Ghanaian cocoa farmers remain trapped in poverty


In Sefwi Asiekrom, Ghana, in November 2022.

It’s a daily ritual. At dusk, 19-year-old Ahwah and her younger sister Saoude make their way along a narrow dirt track toward a stagnant water hole at the bottom of a small valley in southwestern Ghana, not far from the village of Sefwi Camp. The two girls are equipped with gigantic 30-liter jerry cans, which they hastily fill and place on their heads before setting off on a steep hill covered with cacao and frake trees. “This is the water we use for all our needs,” said Ahwah, wincing under the weight of the load that evening.

After a 15-minute walk, they reached their family home, a spartan construction of dried earth with a corrugated metal roof, surrounded by chickens and a few goats. They live here meagerly with their parents, five sisters, and a newborn, away from the farming community. They are almost forgotten, at the bottom of the cocoa production chain controlled by Barry Callebaut, a Swiss company and a world leader in chocolate products with annual sales of around €8 billion.

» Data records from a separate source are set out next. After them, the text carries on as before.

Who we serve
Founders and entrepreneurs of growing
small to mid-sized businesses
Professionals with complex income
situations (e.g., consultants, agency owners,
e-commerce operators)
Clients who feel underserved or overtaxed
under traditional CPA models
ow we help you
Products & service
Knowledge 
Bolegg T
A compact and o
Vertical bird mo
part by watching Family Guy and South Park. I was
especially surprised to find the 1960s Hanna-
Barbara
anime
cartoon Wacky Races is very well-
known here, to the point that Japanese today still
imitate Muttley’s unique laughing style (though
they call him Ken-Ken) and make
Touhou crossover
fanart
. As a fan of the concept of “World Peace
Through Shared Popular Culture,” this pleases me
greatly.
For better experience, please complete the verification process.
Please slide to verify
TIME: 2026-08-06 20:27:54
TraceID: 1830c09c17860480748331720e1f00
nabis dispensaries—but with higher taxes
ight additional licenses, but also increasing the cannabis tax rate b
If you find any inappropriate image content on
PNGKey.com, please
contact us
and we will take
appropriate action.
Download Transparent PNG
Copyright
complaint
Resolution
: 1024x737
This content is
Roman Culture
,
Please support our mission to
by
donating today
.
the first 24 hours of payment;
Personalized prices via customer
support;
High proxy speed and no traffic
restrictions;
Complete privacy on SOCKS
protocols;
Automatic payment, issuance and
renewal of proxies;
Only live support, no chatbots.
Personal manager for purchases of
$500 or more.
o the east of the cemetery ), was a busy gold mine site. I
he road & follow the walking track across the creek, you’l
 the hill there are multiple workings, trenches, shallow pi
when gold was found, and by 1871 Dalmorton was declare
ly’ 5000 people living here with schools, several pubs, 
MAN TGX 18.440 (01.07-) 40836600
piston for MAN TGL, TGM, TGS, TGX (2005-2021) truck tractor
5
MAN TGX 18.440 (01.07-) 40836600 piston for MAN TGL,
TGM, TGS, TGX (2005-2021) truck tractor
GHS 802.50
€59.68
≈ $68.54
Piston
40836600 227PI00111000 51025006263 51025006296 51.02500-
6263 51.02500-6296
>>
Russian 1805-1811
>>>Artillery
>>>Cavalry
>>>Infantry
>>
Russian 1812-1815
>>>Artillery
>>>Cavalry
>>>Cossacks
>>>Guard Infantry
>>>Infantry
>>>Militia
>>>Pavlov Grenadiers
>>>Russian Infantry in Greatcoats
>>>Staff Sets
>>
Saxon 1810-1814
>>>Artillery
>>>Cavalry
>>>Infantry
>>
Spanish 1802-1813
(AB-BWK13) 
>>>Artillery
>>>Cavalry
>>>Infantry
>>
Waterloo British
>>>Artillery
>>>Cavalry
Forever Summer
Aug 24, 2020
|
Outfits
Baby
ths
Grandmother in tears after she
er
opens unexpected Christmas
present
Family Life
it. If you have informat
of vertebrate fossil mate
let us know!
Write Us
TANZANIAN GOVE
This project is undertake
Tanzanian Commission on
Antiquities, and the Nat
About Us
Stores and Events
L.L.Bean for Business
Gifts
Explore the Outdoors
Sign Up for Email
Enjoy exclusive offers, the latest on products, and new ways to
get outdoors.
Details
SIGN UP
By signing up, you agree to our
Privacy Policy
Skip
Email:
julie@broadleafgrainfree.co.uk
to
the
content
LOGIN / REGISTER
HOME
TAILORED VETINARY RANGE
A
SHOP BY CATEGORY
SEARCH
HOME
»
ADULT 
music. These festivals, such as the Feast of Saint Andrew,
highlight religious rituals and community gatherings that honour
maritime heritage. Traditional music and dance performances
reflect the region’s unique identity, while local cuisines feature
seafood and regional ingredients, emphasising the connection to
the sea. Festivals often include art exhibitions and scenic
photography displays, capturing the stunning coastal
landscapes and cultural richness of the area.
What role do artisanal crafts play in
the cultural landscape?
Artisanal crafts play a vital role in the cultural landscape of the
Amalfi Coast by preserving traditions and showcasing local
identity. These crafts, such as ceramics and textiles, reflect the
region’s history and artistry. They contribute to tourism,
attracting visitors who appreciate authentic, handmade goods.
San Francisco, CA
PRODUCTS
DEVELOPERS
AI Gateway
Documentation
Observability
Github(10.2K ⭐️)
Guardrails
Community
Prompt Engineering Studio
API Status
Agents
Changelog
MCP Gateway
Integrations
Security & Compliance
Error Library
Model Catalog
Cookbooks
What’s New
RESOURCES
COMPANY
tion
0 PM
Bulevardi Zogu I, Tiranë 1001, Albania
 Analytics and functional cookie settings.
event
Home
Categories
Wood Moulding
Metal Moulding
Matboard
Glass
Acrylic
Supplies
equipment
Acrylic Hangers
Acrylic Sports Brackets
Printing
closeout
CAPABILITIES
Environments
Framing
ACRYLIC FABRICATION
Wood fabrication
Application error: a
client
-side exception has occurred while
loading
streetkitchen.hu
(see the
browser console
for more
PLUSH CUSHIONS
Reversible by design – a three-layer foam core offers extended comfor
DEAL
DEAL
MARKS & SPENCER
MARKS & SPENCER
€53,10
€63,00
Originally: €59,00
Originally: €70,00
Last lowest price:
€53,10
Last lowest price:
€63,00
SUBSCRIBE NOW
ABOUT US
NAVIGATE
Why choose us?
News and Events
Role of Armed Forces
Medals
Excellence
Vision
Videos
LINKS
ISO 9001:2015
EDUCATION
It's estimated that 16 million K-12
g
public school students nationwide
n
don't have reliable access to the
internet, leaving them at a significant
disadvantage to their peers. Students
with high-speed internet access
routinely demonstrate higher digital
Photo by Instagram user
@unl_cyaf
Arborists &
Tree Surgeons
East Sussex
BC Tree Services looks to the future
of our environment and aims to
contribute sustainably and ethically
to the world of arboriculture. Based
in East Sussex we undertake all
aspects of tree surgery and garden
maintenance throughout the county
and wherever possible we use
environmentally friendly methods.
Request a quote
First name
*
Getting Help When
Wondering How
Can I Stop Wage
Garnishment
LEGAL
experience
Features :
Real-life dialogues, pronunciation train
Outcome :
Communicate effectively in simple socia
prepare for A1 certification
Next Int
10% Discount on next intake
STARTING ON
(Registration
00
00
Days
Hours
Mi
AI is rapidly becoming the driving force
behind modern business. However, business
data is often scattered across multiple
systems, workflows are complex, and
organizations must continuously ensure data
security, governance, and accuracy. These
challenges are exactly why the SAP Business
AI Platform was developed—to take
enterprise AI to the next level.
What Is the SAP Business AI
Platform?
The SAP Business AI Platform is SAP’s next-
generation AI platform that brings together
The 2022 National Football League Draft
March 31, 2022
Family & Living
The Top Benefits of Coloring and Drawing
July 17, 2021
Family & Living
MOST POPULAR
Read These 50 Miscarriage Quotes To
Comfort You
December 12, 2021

In the shade of the banana trees, Ahwah’s mother, Salamata, folded up the bamboo mat on which the beans had been drying all day. The life of Ahwah and her family is punctuated by cocoa production, tree care, and pod cutting. “In the morning, after tidying up the house, we prepare the meal before going to the farm. Then we help out wherever we’re asked.”

Salamata was worried. The five hectares of her farm are producing less and less. Aging trees, fungal diseases, and soil impoverishment are particularly affecting Ghana. “This year, I’m only going to be able to produce about ten bags [of cocoa],” she said. For Salamata, it’s a meager harvest.

In 2022, the price of a 62.5-kilo bag was set at 800 cedis, around €68, by Cocobod, the Ghanaian government body responsible for regulating the cocoa market. According to the non-profit group Fairtrade International, this is 42% less than the living wage a producer family should receive to meet its basic needs: Food, water, health, transport, and education.

According to Oxfam, the net income of Ghanaian farmers fell by 16.4% between 2020 and 2022. The 21% increase in the price of cocoa bags “at the edge of the field” decided by Cocobod in 2022 was not enough to offset the effects of Ghana’s inflation (+52% in 2022) and soaring input costs, starting with fertilizers, only some of which are subsidized by the government. “We have received almost no aid to buy fertilizers and not even a premium for our production,” Salamata said.

Living wage

Salamata sells cocoa to Nyonkopa, one of the 27 trading companies licensed in Ghana and owned by Barry Callebaut. The company claims its cocoa supply from Ghana via Nyonkopa is “100% traceable and 100% sustainable.” To sell to Nyonkopa, a farmer needs, in theory, to participate in a sustainability program that enables access to a premium, which many farmers claim amounts to around €1 per bag. Some say they do not receive the payment.